In the data below, which lines contain "axis"? List them by copying each one.

[Dataset entries]
"""

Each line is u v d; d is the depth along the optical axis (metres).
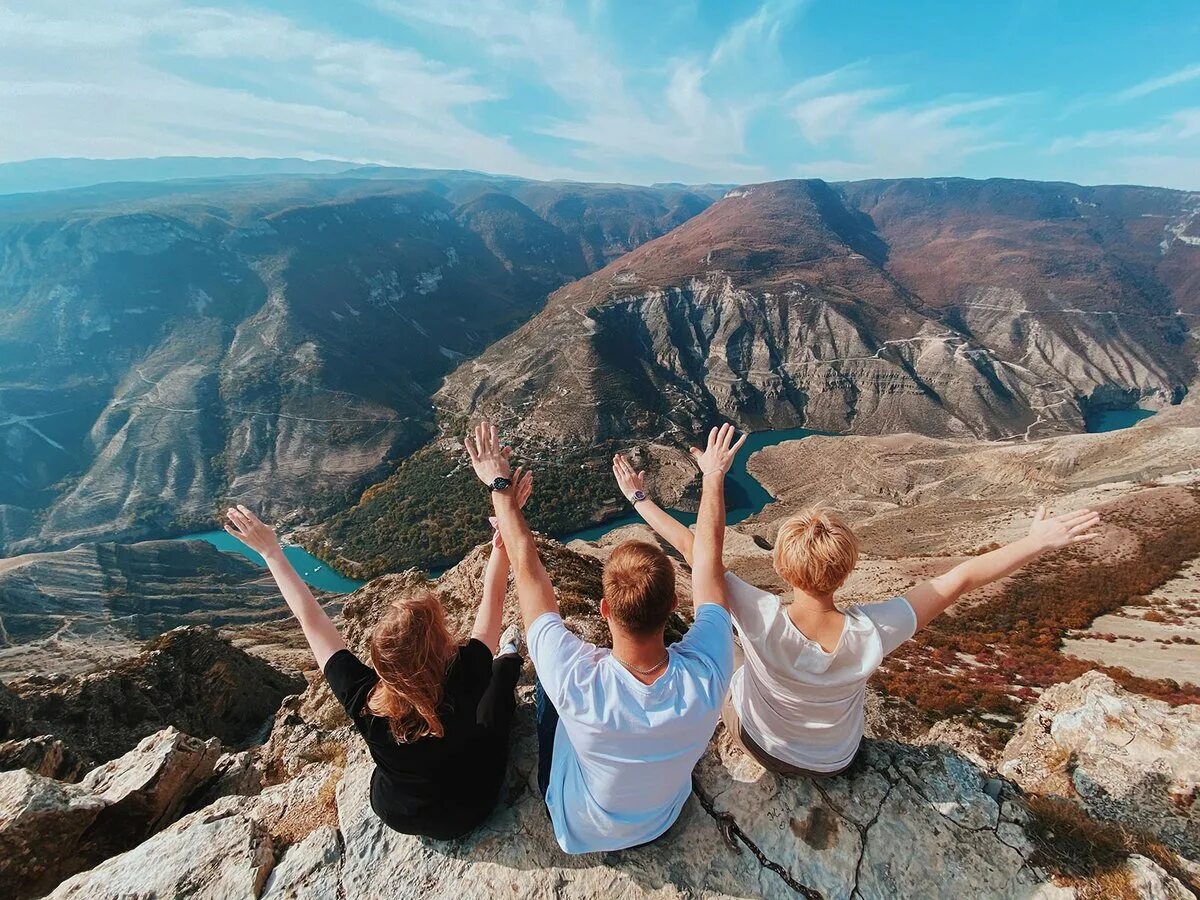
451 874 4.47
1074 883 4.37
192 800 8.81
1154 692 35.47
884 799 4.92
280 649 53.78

"""
"""

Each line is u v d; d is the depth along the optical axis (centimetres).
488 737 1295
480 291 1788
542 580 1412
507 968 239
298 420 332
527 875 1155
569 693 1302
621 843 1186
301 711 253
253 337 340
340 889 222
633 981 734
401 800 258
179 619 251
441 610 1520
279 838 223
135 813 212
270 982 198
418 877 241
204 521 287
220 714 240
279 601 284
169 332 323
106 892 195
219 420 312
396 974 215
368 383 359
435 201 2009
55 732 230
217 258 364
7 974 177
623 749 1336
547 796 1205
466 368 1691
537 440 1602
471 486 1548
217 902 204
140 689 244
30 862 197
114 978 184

"""
"""

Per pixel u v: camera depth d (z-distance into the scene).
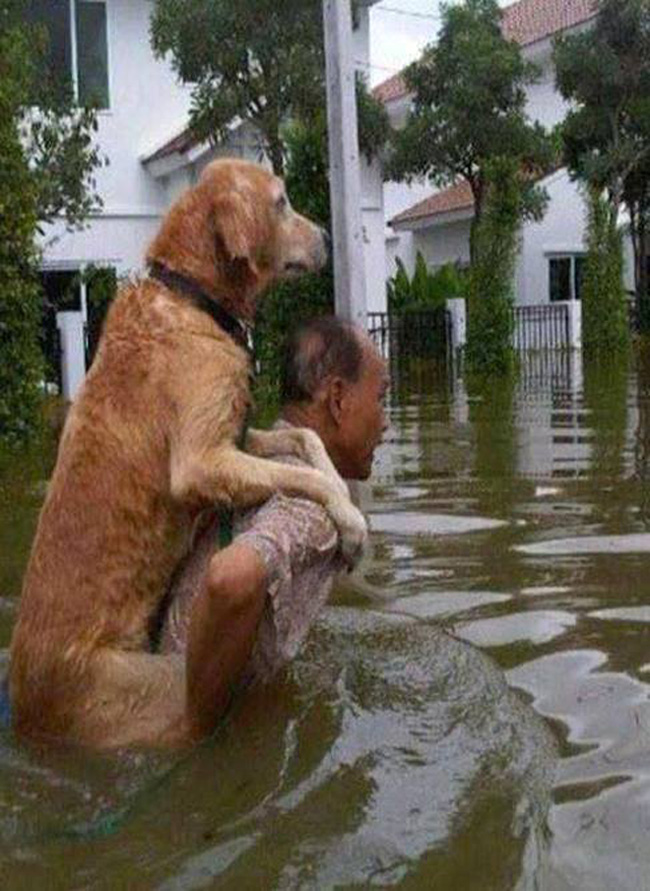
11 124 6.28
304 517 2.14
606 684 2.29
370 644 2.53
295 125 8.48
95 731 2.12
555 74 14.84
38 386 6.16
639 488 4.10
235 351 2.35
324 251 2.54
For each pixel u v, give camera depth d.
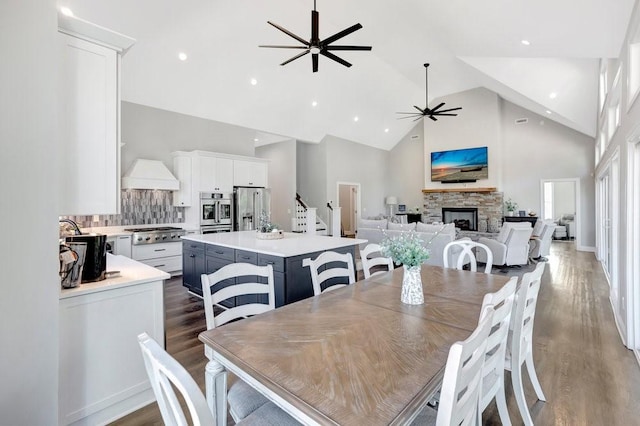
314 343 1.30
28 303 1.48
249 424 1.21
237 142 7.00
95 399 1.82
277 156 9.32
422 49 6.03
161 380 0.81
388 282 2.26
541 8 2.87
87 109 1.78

"""

Result for this task:
Each line is u v d; d is the depth along the optical axis (metres).
Each line is u v d; d is the depth along the optical axis (centimetres).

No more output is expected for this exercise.